Although I hated the process, it feels really similar to what others have shared about their build: it was flying by the seat of their pants, just trying to use whatever leverage they had to build the lives they want.
As a result of the mass-market appeal of tiny houses, a lot of the prices of tiny house adjacent products have become more expensive. Shipping containers and school buses in particular, are areas that I can point to. The broad dream of tiny houses, has in a way, ruined the true essence of their appeal: the cheap price to the live you want.
I was super lucky to have found the shell that would become my tiny house. It had extensive water damage, was a vintage sheriff’s trailer / weed den, and needed a complete subfloor perimeter rebuild and everything ripped out. But comparable Airstreams or other aluminum body shells would probably run 6k-15k depending on the condition.
I did just want to acknowledge in a sense that this journey was easier for me than it might be for many other people because of the initial price. I spent months scouring Craigslist, from California to Oregon to Washington, to end up with what I did.

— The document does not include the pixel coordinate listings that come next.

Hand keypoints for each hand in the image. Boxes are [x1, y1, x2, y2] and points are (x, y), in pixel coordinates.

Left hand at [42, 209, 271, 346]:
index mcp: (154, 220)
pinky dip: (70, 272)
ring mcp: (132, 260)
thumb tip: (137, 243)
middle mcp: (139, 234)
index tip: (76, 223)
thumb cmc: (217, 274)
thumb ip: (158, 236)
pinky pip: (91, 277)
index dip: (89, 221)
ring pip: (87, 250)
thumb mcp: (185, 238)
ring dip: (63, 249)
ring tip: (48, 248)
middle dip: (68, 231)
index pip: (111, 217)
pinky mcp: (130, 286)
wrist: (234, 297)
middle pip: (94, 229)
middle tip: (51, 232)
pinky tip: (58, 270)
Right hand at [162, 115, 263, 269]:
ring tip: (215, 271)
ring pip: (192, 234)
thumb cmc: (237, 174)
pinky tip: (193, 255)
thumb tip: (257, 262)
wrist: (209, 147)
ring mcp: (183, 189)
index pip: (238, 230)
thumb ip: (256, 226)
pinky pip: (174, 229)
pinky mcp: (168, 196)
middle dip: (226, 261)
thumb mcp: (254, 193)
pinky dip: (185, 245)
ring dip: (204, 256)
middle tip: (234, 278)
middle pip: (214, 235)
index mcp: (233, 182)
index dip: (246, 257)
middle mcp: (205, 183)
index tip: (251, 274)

And I haven’t seen anything similar since, although I still go and look. So, I am incredibly fortunate to have the timing I did and to have a dad who would also pick up a vintage road hazard for me.
Closing
Tiny houses have become an incredibly hot topic recently. So, I just wanted to throw in my experience of what it was like for me. There was somethings I definitely didn’t expect, and others that I did. But overall, people can say I didn’t build a GOOD tiny house, but they can’t say I never built A tiny house.